Femme

Depuis le meurtre de Lisa, 17 ans, le mois dernier, la violence à l'égard des femmes occupe une place centrale dans le débat public. Les « Dolle Mina’s » mènent à nouveau une campagne active. Et à juste titre.

Car c'est tout de même incroyable que la plupart des femmes se sentent régulièrement en insécurité dans la rue le soir. Que plus de la moitié d'entre elles fassent parfois un détour à vélo pour éviter certains endroits.

Ce qui est encore plus bouleversant, c'est que lorsque des femmes sont victimes de violences, l'auteur est, dans la plupart des cas, un homme qu'elles connaissent. Leur mari, leur père, leur voisin, leur oncle, un ami, une connaissance. Un homme dont personne ne soupçonnerait cela à première vue.

C'est un message douloureux et difficile à accepter. Tellement difficile et douloureux que le débat porte désormais principalement sur d'autres sujets. Sur la sécurité dans l'espace public. Sur l'autorisation du spray au poivre comme arme de légitime défense. Sur l'origine des auteurs de ces actes.

Mais ce dont il faudrait vraiment parler, c'est de la raison pour laquelle les hommes – car les auteurs de ces actes sont généralement des hommes – pensent qu'ils peuvent agir ainsi. De la raison pour laquelle beaucoup de gens continuent de penser que les femmes sont inférieures aux hommes. Et de la manière dont nous pouvons changer cela.

Les pouvoirs publics peuvent faire beaucoup : adapter la législation, former et perfectionner les forces de police et les magistrats, mener des campagnes de sensibilisation, pour ne citer que quelques exemples. Il faut absolument agir dans ce sens. Et vite.

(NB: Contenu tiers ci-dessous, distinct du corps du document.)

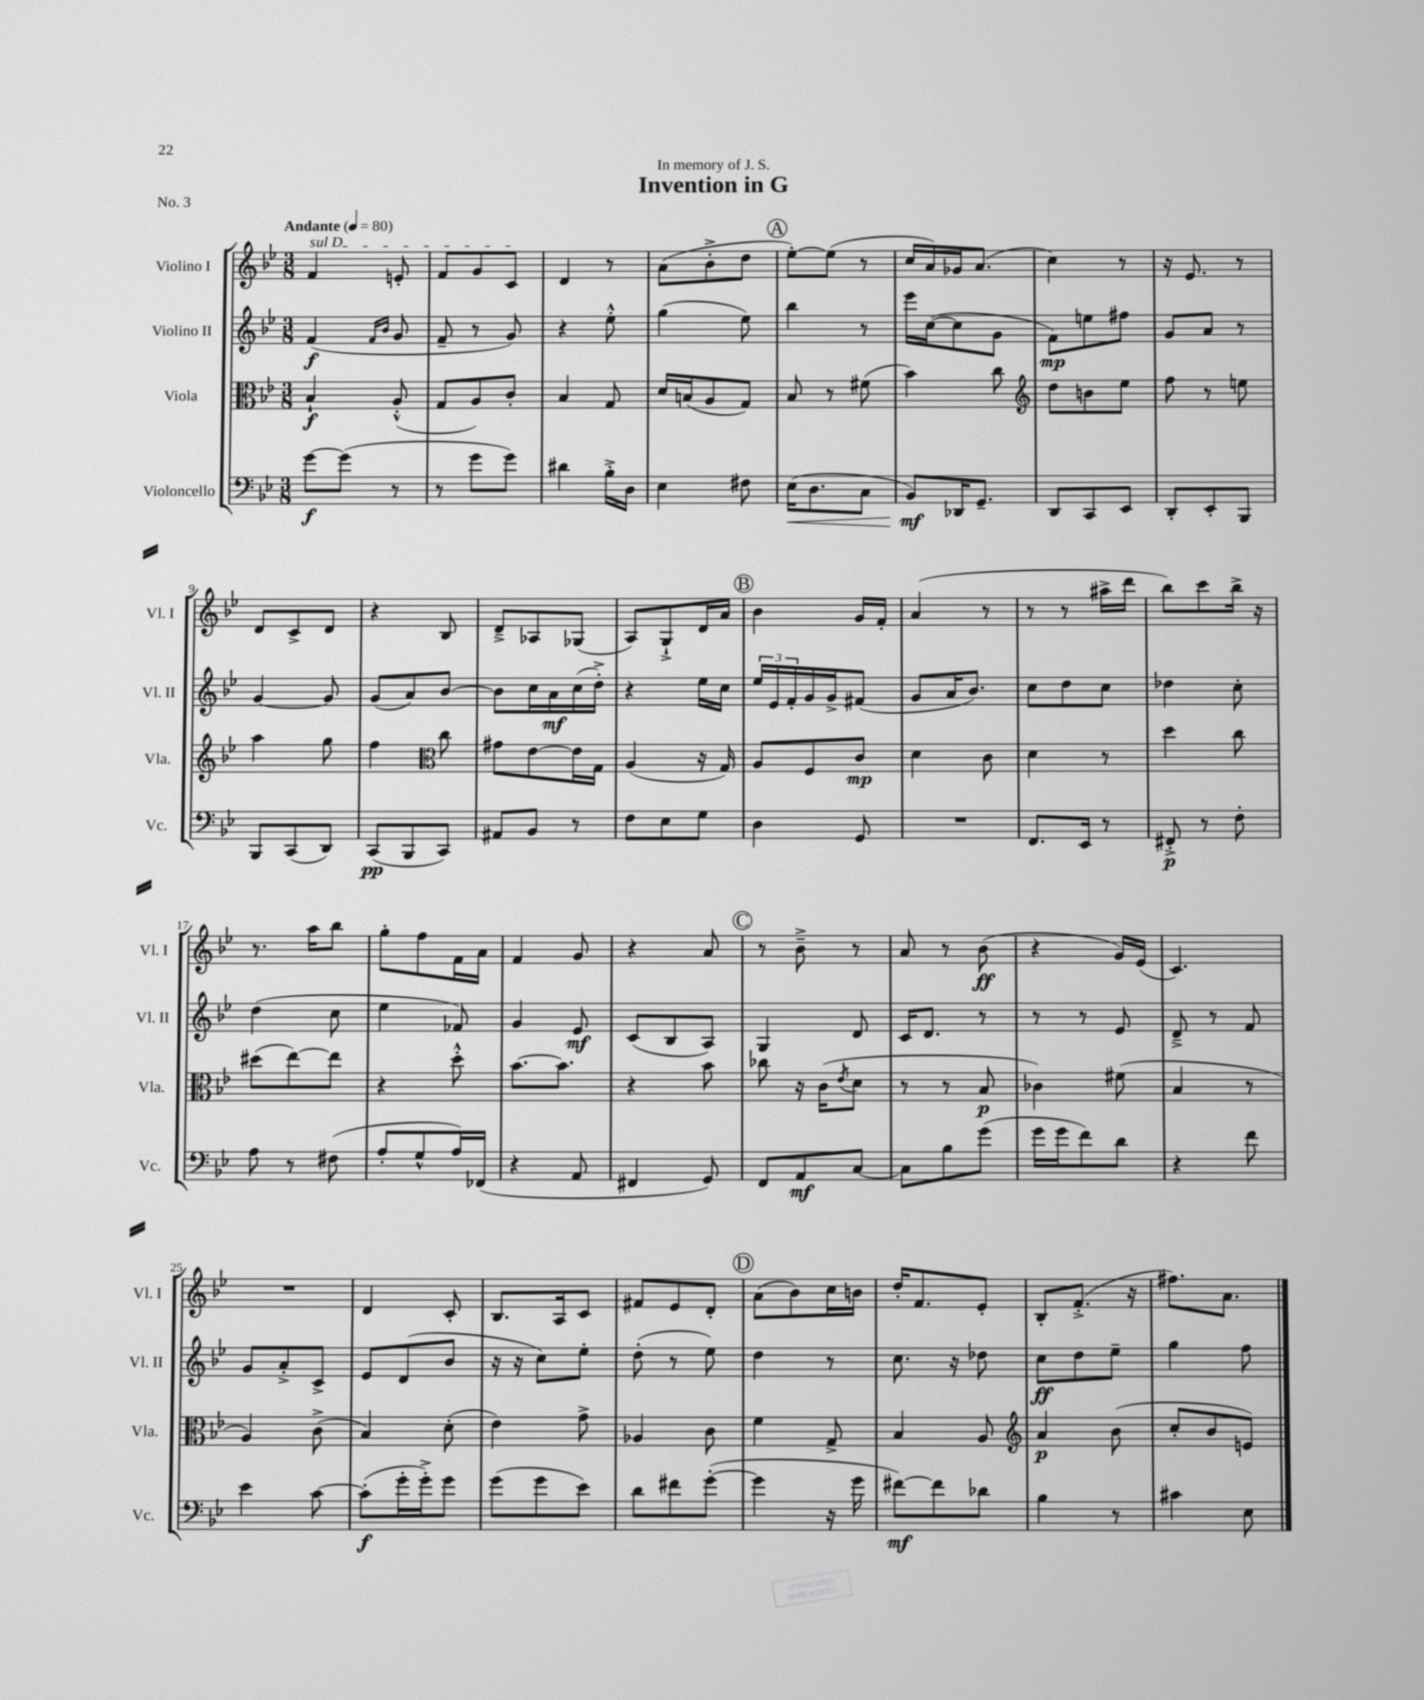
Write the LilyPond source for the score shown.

Mais en plus de cela, nous devons tous nous mobiliser. Nous devons cesser de rire des blagues sur les femmes. Nous devons cesser de dire que les femmes provoquent la violence lorsqu’elles se promènent la nuit ou qu’elles portent une jupe courte. Nous devons cesser d’utiliser des insultes misogynes.

Car ce genre de choses aussi alimente le manque de respect envers les femmes.

Et c'est finalement cela qui compte, c'est ce dont nous avons besoin : un respect sincère. Pour tout le monde. Et donc aussi pour les femmes.